David J. Fink, Ph.D.
Director of Entrepreneurial Services
University of Maryland, Baltimore County/ Research and Technology Park

David Fink's career in biotechnology and biomedical product development spans over 30 years as a researcher, research manager, consultant, entrepreneur and officer of several start-up biotech companies. Dr. Fink was trained in chemical engineering at the Universities of Cincinnati and Michigan, and he was a post doctoral fellow in biochemistry at Purdue University. He then joined Battelle Memorial Institute in Columbus, Ohio, where he conducted and managed research on more than 100 projects over a 12-year period.
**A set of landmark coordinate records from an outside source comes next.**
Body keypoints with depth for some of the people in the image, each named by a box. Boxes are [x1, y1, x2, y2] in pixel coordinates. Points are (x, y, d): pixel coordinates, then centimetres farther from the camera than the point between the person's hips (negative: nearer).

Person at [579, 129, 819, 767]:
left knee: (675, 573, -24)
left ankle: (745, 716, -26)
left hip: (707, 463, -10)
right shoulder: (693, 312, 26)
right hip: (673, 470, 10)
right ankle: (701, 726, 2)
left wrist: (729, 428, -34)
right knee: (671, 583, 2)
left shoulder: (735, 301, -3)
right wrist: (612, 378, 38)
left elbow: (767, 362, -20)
In 1986 he founded his own biomedical consulting business, Bio-Integration Inc., which was active until 1997. In 1988, he founded and served as President of CollaTek, Inc., in collaboration with Gattefossé SA of Lyon, France, to develop and commercialize technology licensed from Battelle for manufacturing collagen-based medical implants. Dr. Fink became the second employee of Osiris Therapeutics at the time it was founded in 1993. Osiris is a Maryland-based tissue regeneration company with a platform technology based on adult stem cells.  Dr. Fink joined Chondros, Inc., a start-up cell therapy company in Baltimore, as its first employee in 2001, and continued as its President and COO until November 2003. From 2005-2008, Dr. Fink served as Vice President for R&D of Cell Targeting, Inc., a cell therapy start-up in Cleveland, Ohio.  He has authored 40 scientific papers and book chapters, and he has been awarded 22 US patents.
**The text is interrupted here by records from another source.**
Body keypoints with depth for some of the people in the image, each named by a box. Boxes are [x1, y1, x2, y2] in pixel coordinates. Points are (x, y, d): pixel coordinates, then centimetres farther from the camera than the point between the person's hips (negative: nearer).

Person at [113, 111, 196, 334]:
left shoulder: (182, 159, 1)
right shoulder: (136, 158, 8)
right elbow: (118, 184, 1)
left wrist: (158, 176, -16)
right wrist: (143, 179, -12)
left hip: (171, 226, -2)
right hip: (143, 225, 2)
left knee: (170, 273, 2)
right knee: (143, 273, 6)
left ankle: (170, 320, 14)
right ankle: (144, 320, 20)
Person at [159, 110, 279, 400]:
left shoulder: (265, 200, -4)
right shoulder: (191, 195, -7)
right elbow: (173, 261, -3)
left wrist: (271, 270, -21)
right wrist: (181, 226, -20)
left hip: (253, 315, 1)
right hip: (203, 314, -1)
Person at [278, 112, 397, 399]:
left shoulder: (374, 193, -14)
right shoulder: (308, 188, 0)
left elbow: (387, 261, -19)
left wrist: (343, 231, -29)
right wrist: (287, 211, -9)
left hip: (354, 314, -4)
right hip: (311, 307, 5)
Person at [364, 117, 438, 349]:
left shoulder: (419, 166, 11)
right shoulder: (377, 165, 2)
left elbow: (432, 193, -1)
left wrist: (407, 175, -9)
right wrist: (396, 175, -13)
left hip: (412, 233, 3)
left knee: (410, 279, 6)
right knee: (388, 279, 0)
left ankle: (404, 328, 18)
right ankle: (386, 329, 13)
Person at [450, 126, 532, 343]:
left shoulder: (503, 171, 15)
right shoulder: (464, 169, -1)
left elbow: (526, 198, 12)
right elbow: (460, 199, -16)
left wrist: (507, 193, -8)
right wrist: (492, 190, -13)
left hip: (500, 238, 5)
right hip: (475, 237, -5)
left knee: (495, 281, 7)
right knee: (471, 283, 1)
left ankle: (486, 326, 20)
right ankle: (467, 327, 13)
As Director of Entrepreneurial Services for bwtech @ UMBC's Research & Technology Park, Dr. Fink advises approximately 25 early-stage incubator companies.  He is the Program Manager for bwtech's Clean Energy Technology Incubator, and is a co-Principal Investigator and Instructor for the INNoVATE™ program.


Cherie Nichols, MBA
Program Manager, INNoVATE™

Cherie Nichols serves as the Program Manager for the INNoVATE™ program and faculty fellow in the Johns Hopkins Carey Business School. She provides extensive bioscience management and leadership skills to design, strengthen, and grow existing programs centered on the business of life sciences. She also served as the Director, Office of Science Planning and Assessment, National Cancer Institute (NCI), where she provided leadership for science planning, evaluation, analysis and implementation efforts on behalf of the National Cancer Institute, an organization of significant size and resources with an ambitious goal of reducing the burden of cancer. Throughout Ms. Nichols’s 25 plus career, she has held positions of increasing responsibility where she has produced results through strategic planning and the implementation and evaluation of programs and policies. A Magna Cum Laude graduate of the University of Maryland, with a Bachelor of Science in Business Administration, Ms. Nichols later earned her Master of Business Administration with honors.